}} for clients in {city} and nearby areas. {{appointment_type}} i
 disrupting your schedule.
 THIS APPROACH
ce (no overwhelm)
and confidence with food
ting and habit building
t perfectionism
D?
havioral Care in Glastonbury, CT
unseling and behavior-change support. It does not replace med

____________

= Work to be completed =
Copy, word for word, the line that contains "havioral Care in Glastonbury, CT" and every line after it through the end of the records, and nothing else.

= Exercise output =
havioral Care in Glastonbury, CT
unseling and behavior-change support. It does not replace med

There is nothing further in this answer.